> **Aim of the task**: A single number is required: the count of lines in the following entries that include the word "Огурцы".

[Source records — start]

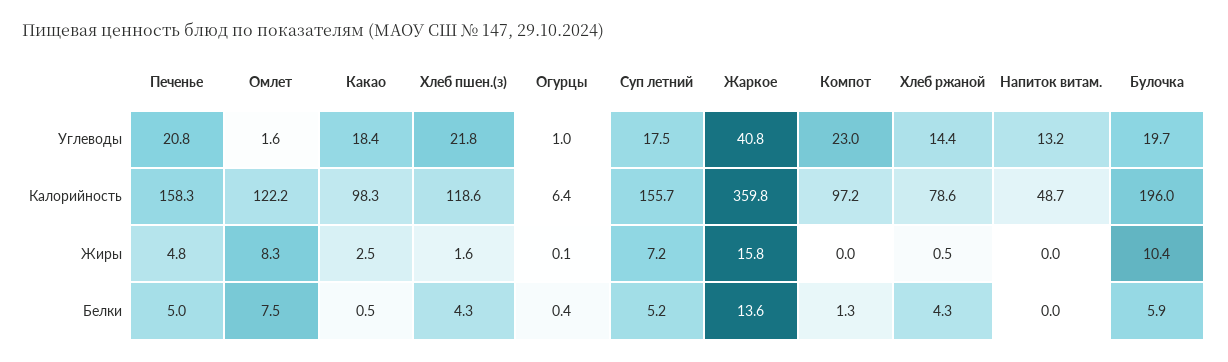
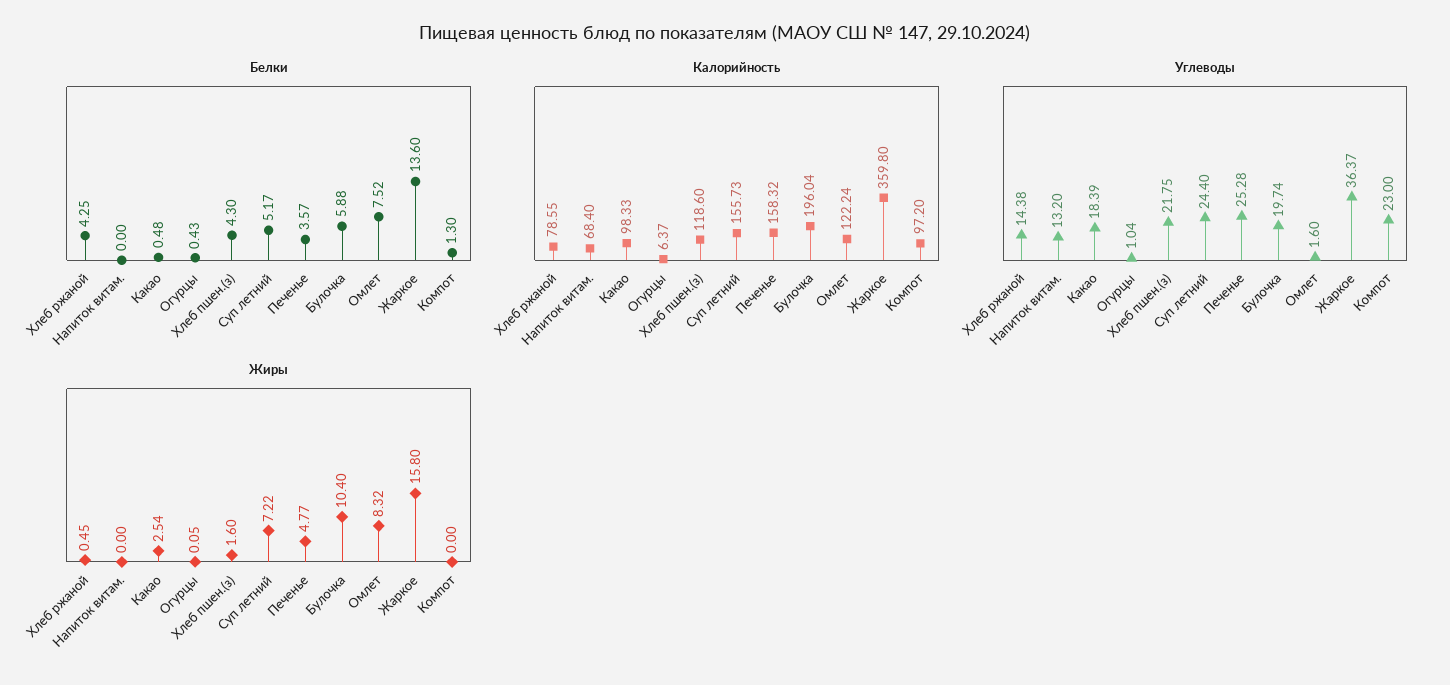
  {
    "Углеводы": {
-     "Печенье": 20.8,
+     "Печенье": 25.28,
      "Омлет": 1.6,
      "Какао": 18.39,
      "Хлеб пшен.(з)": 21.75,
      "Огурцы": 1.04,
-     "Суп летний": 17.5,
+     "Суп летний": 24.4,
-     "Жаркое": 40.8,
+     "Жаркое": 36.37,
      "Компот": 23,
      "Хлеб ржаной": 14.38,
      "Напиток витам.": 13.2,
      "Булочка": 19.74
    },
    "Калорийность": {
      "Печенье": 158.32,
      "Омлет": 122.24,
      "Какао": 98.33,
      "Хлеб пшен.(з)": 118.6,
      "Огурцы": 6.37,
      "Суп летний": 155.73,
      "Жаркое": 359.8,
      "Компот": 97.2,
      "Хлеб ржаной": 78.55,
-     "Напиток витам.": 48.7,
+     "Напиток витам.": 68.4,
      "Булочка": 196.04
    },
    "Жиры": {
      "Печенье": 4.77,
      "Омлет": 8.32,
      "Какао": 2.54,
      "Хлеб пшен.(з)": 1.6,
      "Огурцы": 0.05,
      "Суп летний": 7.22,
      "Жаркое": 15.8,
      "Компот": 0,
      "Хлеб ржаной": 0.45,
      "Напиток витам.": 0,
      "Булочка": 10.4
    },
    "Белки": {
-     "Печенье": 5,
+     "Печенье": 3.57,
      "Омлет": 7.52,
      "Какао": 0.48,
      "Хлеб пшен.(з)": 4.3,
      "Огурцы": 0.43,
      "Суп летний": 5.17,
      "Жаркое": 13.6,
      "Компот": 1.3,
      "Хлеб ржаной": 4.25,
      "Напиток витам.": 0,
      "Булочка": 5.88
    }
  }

[Source records — finish]

> **Answer box**: 4